=== Begin Enclosure ===

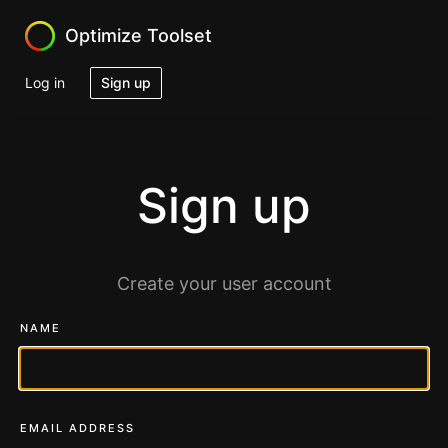
Optimize Toolset
Log in
Sign up
Sign up
Create your user account
NAME
EMAIL ADDRESS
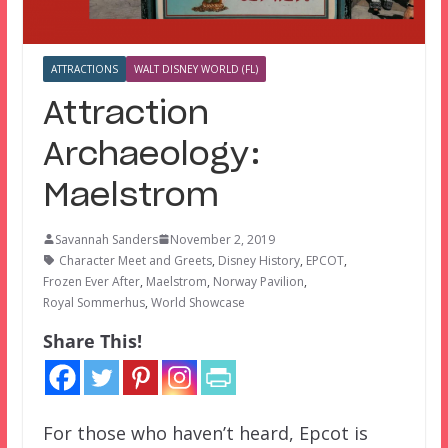
ATTRACTIONS
WALT DISNEY WORLD (FL)
Attraction
Archaeology:
Maelstrom
Savannah Sanders
November 2, 2019
Character Meet and Greets
,
Disney History
,
EPCOT
,
Frozen Ever After
,
Maelstrom
,
Norway Pavilion
,
Royal Sommerhus
,
World Showcase
Share This!
For those who haven’t heard, Epcot is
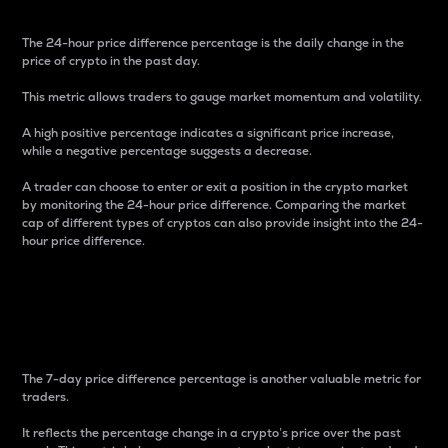
The 24-hour price difference percentage is the daily change in the
price of crypto in the past day.
This metric allows traders to gauge market momentum and volatility.
A high positive percentage indicates a significant price increase,
while a negative percentage suggests a decrease.
A trader can choose to enter or exit a position in the crypto market
by monitoring the 24-hour price difference. Comparing the market
cap of different types of cryptos can also provide insight into the 24-
hour price difference.
7-Day Price Difference
Percentage
The 7-day price difference percentage is another valuable metric for
traders.
It reflects the percentage change in a crypto’s price over the past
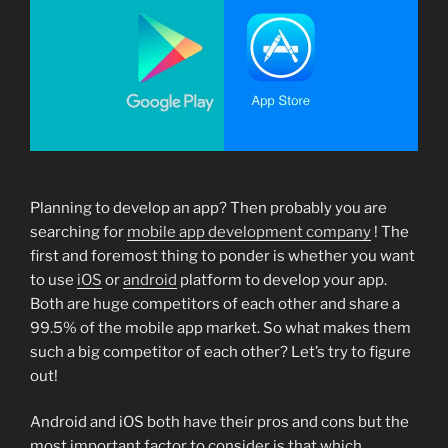
Planning to develop an app? Then probably you are
searching for
mobile app development company
! The
first and foremost thing to ponder is whether you want
to use
iOS
or
android
platform to develop your app.
Both are huge competitors of each other and share a
99.5% of the mobile app market. So what makes them
such a big competitor of each other? Let’s try to figure
out!
Android and iOS both have their pros and cons but the
most important factor to consider is that which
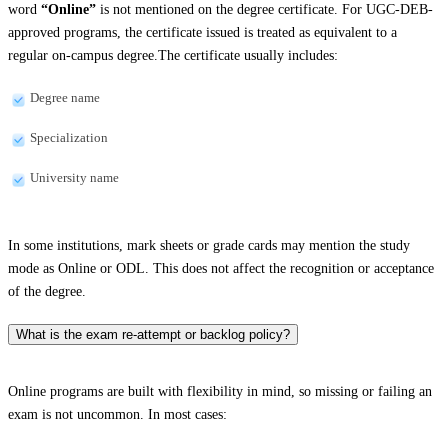
word
“Online”
is not mentioned on the degree certificate. For UGC-DEB-
approved programs, the certificate issued is treated as equivalent to a
regular on-campus degree.The certificate usually includes:
Degree name
Specialization
University name
In some institutions, mark sheets or grade cards may mention the study
mode as Online or ODL. This does not affect the recognition or acceptance
of the degree.
What is the exam re-attempt or backlog policy?
Online programs are built with flexibility in mind, so missing or failing an
exam is not uncommon. In most cases:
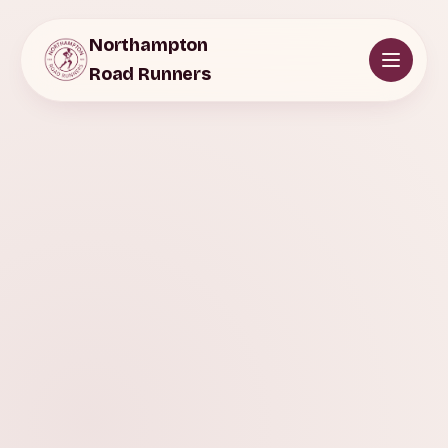
Northampton
Road Runners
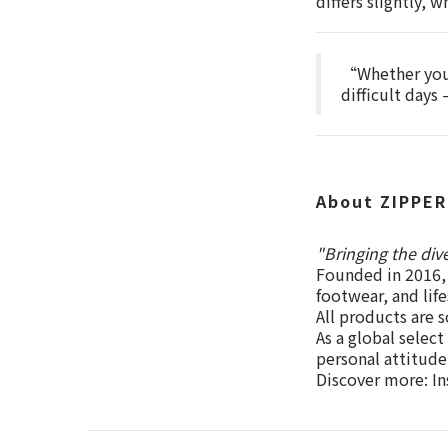
differs slightly, 
“Whether you 
difficult days
About ZIPPER
"Bringing the div
Founded in 2016, 
footwear, and lif
All products are s
As a global select
personal attitude
Discover more: I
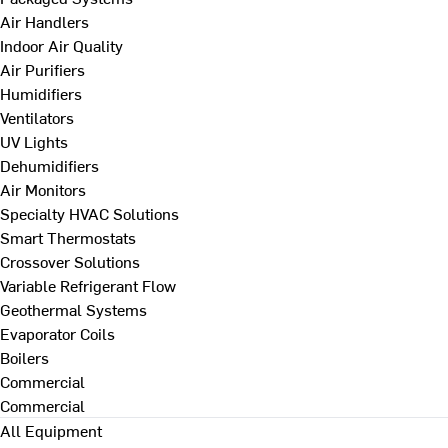
Air Handlers
Indoor Air Quality
Air Purifiers
Humidifiers
Ventilators
UV Lights
Dehumidifiers
Air Monitors
Specialty HVAC Solutions
Smart Thermostats
Crossover Solutions
Variable Refrigerant Flow
Geothermal Systems
Evaporator Coils
Boilers
Commercial
Commercial
All Equipment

=== End Enclosure ===

TRY IT: Leave out the pictures, and please output only the lines from the line that contains "mode as Online" through the end of the data, both ends included.

RESULT:
mode as Online or ODL. This does not affect the recognition or acceptance
of the degree.
What is the exam re-attempt or backlog policy?
Online programs are built with flexibility in mind, so missing or failing an
exam is not uncommon. In most cases:
Northampton
Road Runners
differs slightly, 
“Whether you 
difficult days
About ZIPPER
"Bringing the div
Founded in 2016, 
footwear, and lif
All products are s
As a global select
personal attitude
Discover more: I
Air Handlers
Indoor Air Quality
Air Purifiers
Humidifiers
Ventilators
UV Lights
Dehumidifiers
Air Monitors
Specialty HVAC Solutions
Smart Thermostats
Crossover Solutions
Variable Refrigerant Flow
Geothermal Systems
Evaporator Coils
Boilers
Commercial
Commercial
All Equipment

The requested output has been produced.